In the last thirty years or so the Ports of Seattle and Long Beach, and Powder River Basin coal reserves in Wyoming and Montana have become extremely important bases of traffic for railroads like Union Pacific and BNSF Railway. These two railroads have feverishly been adding capacity in the last decade or so trying to keep up with the ever growing demand of this traffic as the low-sulfur, cleaner burning coal of the Powder River Basin is a highly demanded commodity for power plants seeking to reduce emissions and abide by ever-stringent EPA environmental regulations. Similarly, the Ports of Seattle and Long Beach are also rapidly growing trying to keep up with the demanded goods from China, Japan, and other western markets which either head to eastern markets of the U.S. or to our eastern ports to continue their journey by ship across the Atlantic Ocean.
In any event, below you can find more information about each state’s railroading operations, listed in alphabetical order:
As previously mentioned, the ability of western railroads to ship traffic over long distances kept profits up and bankruptcies low during the tumultuous years of the 1960s and 1970s (unlike the case for eastern railroads). This was due to the length between markets, which allowed for even greater profits for the larger railroads like Southern Pacific, Milwaukee Road, Union Pacific, and Missouri Pacific whose main lines stretched from the West Coast to, sometimes, the Midwest (in the case of the Milwaukee Road, with trackage rights included, it stretched from Louisville, Kentucky all of the way to Seattle, Washington!). The ability of such long route, reaching large markets like St. Louis, Chicago, Los Angeles, Dallas/Fort Worth, Kansas City and Seattle with fewer competitors was far less straining than in the east.

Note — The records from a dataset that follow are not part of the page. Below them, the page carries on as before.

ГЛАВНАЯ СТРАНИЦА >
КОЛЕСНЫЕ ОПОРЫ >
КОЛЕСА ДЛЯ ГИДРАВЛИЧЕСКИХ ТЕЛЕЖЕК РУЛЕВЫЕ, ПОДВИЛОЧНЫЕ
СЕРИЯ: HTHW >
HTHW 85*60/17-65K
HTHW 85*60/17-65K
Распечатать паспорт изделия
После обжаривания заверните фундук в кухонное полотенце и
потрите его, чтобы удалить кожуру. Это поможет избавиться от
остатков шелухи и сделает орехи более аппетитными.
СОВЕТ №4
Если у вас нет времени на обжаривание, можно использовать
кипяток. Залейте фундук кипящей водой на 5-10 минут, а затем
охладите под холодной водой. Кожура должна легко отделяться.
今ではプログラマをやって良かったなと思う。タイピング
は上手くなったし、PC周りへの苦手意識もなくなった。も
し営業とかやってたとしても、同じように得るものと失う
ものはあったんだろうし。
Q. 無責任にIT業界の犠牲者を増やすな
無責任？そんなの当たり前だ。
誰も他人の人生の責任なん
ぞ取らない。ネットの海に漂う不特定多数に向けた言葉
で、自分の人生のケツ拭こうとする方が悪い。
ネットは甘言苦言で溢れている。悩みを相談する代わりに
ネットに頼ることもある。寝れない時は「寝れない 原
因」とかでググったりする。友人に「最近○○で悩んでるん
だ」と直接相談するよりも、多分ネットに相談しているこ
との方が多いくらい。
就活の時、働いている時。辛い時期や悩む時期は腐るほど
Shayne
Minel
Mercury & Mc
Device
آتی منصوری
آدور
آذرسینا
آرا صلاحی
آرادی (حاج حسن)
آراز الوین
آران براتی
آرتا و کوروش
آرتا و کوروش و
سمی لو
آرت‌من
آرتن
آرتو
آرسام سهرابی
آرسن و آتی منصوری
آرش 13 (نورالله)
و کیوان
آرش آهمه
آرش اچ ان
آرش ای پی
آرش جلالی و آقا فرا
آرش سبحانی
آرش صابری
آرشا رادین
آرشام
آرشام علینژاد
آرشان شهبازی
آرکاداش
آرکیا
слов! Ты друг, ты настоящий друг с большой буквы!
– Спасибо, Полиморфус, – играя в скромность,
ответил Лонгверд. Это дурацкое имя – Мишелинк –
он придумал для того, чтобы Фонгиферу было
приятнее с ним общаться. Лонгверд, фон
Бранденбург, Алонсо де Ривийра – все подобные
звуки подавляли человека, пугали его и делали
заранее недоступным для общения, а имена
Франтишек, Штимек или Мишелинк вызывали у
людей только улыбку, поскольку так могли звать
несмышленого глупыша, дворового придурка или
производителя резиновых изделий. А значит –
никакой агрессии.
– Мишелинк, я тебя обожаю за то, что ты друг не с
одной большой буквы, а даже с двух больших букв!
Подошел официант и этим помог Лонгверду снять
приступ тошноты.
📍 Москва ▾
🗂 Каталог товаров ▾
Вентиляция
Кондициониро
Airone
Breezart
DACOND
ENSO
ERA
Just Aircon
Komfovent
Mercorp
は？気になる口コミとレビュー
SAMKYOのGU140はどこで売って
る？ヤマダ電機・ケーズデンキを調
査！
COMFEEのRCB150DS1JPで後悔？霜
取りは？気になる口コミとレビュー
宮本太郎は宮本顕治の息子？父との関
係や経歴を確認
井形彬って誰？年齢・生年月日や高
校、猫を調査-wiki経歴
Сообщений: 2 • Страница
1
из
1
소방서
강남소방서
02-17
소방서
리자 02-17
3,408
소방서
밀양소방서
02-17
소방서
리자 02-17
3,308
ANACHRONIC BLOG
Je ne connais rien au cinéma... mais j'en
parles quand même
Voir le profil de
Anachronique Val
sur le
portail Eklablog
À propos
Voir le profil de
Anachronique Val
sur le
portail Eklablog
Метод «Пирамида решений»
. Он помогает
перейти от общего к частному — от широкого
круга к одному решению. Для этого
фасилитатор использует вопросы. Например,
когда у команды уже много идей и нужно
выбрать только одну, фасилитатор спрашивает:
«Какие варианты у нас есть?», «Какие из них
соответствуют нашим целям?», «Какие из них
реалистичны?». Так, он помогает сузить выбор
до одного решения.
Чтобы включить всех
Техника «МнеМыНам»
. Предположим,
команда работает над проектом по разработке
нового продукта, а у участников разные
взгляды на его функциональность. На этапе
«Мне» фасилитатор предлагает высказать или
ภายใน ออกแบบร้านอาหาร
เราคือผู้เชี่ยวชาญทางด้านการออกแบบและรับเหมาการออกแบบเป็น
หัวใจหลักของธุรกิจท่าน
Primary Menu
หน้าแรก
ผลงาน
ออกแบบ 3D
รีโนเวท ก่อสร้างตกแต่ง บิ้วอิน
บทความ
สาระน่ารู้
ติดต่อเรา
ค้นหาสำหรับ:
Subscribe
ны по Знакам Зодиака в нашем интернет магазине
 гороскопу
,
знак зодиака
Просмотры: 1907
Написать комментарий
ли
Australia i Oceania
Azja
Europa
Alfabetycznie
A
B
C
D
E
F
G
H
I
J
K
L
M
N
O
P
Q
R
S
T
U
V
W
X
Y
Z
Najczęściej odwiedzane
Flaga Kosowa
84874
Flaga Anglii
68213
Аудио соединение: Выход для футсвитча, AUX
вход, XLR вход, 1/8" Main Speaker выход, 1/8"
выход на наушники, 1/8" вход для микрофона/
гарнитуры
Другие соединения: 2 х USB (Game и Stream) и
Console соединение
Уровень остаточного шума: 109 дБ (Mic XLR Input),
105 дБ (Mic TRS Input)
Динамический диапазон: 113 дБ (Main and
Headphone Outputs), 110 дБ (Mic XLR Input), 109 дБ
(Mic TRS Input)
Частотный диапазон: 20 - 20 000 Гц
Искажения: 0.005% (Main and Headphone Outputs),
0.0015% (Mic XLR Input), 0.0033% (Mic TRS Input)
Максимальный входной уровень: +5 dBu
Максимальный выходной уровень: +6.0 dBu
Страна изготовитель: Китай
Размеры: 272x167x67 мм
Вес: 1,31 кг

As mentioned before, western state railroading operations is often defined by beautiful, open, and panoramic views often not afforded in the east where rolling hills and deciduous forest obstruct such scenes, which is one reason many railfans are drawn to the railroads west of the Mississippi. As for the railroads and engineering feats that define the West some include fabled Tehachapi Loop, Tennessee Pass, the Feather River Canyon route of the Western Pacific, the Denver & Rio Grande Western’s historic narrow-gauge operations in Colorado, Santa Fe’s famous Cajon Pass, and the late St. Paul Pass, in Idaho, and Snoqualmie Pass, in Washington State, operated by the Milwaukee Road.